Class CRFTrainerByThreadedLabelLikelihood

    • Constructor Detail

      • CRFTrainerByThreadedLabelLikelihood

        public CRFTrainerByThreadedLabelLikelihood​(CRF crf,
                                                   int numThreads)
    • Method Detail

      • getCRF

        public CRF getCRF()
      • isConverged

        public boolean isConverged()
      • setGaussianPriorVariance

        public void setGaussianPriorVariance​(double p)
      • getGaussianPriorVariance

        public double getGaussianPriorVariance()
      • setUseSparseWeights

        public void setUseSparseWeights​(boolean b)
      • getUseSparseWeights

        public boolean getUseSparseWeights()
      • setUseSomeUnsupportedTrick

        public void setUseSomeUnsupportedTrick​(boolean b)
        Sets whether to use the 'some unsupported trick.' This trick is, if training a CRF where some training has been done and sparse weights are used, to add a few weights for feaures that do not occur in the tainig data.

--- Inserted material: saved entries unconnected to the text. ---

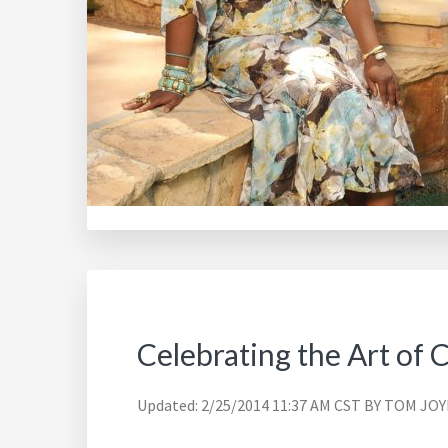
Celebrating the Art of 
Updated: 2/25/2014 11:37 AM CST BY TOM 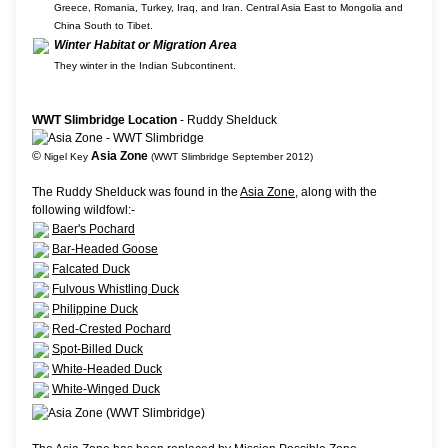
Greece, Romania, Turkey, Iraq, and Iran. Central Asia East to Mongolia and
China South to Tibet.
Winter Habitat or Migration Area
They winter in the Indian Subcontinent.
WWT Slimbridge Location
- Ruddy Shelduck
©
Asia Zone
Nigel Key
(WWT Slimbridge September 2012)
The Ruddy Shelduck was found in the
Asia Zone
, along with the
following wildfowl:-
Baer's Pochard
Bar-Headed Goose
Falcated Duck
Fulvous Whistling Duck
Philippine Duck
Red-Crested Pochard
Spot-Billed Duck
White-Headed Duck
White-Winged Duck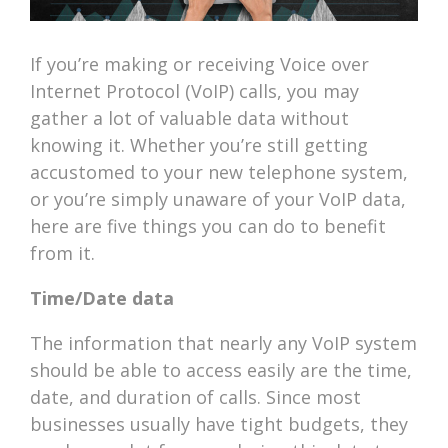
If you’re making or receiving Voice over
Internet Protocol (VoIP) calls, you may
gather a lot of valuable data without
knowing it. Whether you’re still getting
accustomed to your new telephone system,
or you’re simply unaware of your VoIP data,
here are five things you can do to benefit
from it.
Time/Date data
The information that nearly any VoIP system
should be able to access easily are the time,
date, and duration of calls. Since most
businesses usually have tight budgets, they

        This generally leads to better accuracy at only a small memory cost.

        Parameters:
        b - Whether to use the trick
      • setAddNoFactors

        public void setAddNoFactors​(boolean flag)
        Use this method to specify whether or not factors are added to the CRF by this trainer. If you have already setup the factors in your CRF, you may not want the trainer to add additional factors.
        Parameters:
        flag - If true, this trainer adds no factors to the CRF.
      • shutdown

        public void shutdown()
      • trainIncremental

        public boolean trainIncremental​(InstanceList training)
      • train

        public boolean train​(InstanceList trainingSet,
                             int numIterations)
        Description copied from class: TransducerTrainer
        Train the transducer associated with this TransducerTrainer. You should be able to call this method with different trainingSet objects. Whether this causes the TransducerTrainer to combine both trainingSets or to view the second as a new alternative is at the discretion of the particular TransducerTrainer subclass involved.
        Specified by:
        train in class TransducerTrainer
      • train

        public boolean train​(InstanceList training,
                             int numIterationsPerProportion,
                             double[] trainingProportions)
        Train a CRF on various-sized subsets of the data. This method is typically used to accelerate training by quickly getting to reasonable parameters on only a subset of the parameters first, then on progressively more data.
        Parameters:
        training - The training Instances.
        numIterationsPerProportion - Maximum number of Maximizer iterations per training proportion.
        trainingProportions - If non-null, train on increasingly larger portions of the data, e.g. new double[] {0.2, 0.5, 1.0}. This can sometimes speedup convergence. Be sure to end in 1.0 if you want to train on all the data in the end.
        Returns:
        True if training has converged.